■ **What is expected**:
Go through the data below and copy out every line that contains the word "True".

■ **The data**:
+---+

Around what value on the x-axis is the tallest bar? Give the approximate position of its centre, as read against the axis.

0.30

+---+

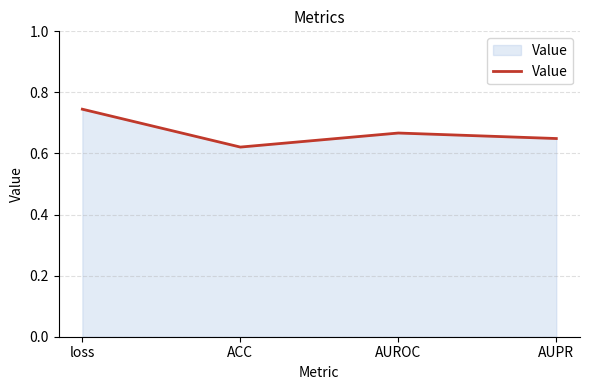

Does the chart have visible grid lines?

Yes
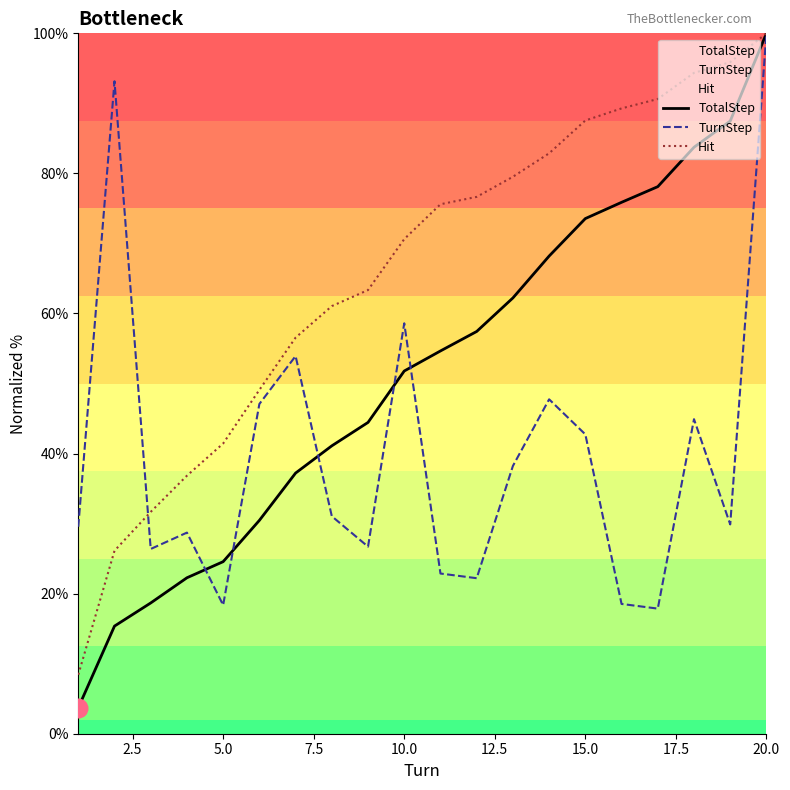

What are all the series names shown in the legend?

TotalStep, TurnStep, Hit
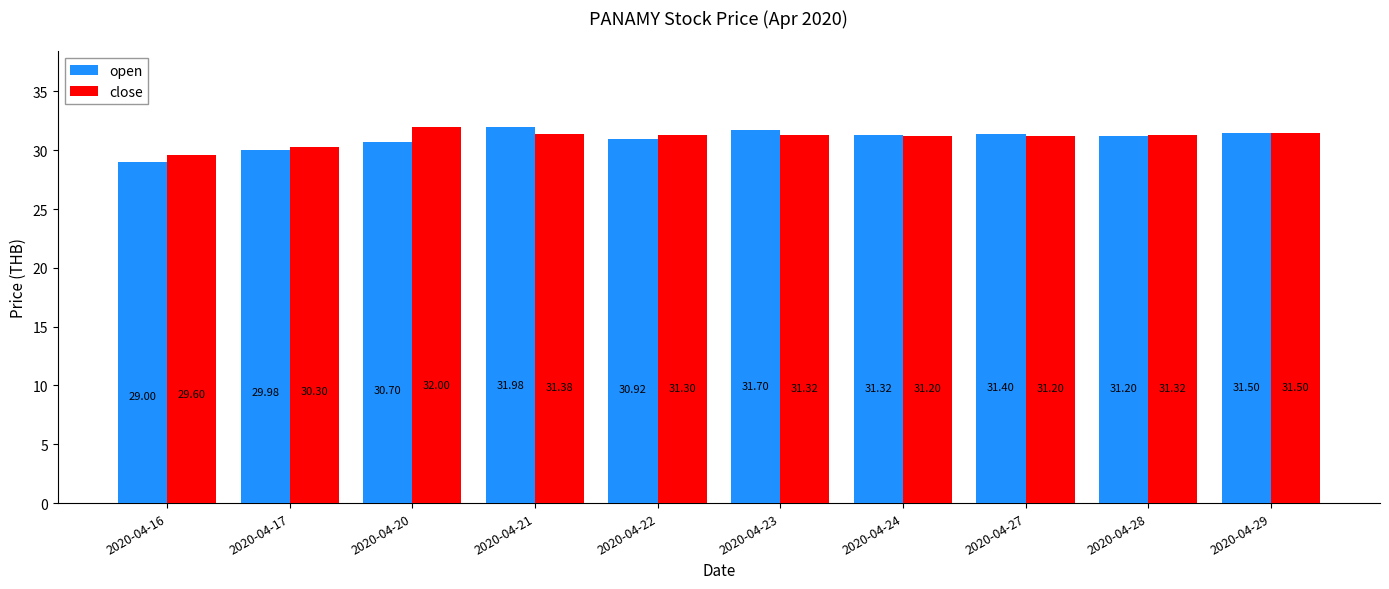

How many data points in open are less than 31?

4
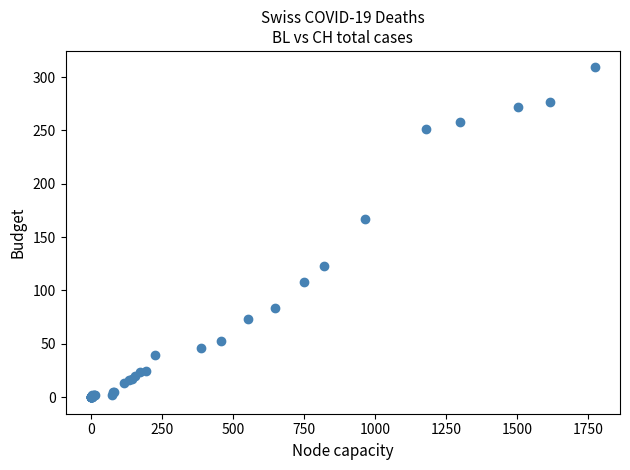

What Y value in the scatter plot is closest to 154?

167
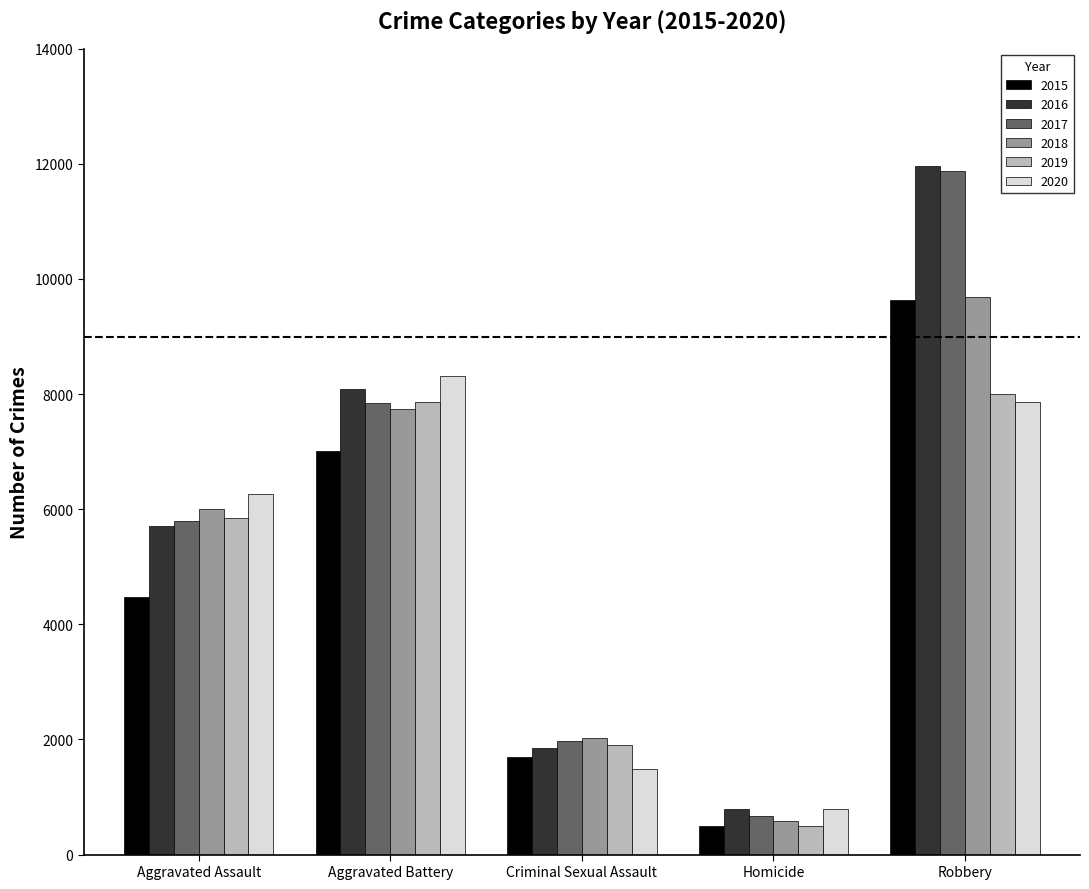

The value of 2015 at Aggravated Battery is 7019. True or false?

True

+---+

■ **The answer**:
The value of 2015 at Aggravated Battery is 7019. True or false?
True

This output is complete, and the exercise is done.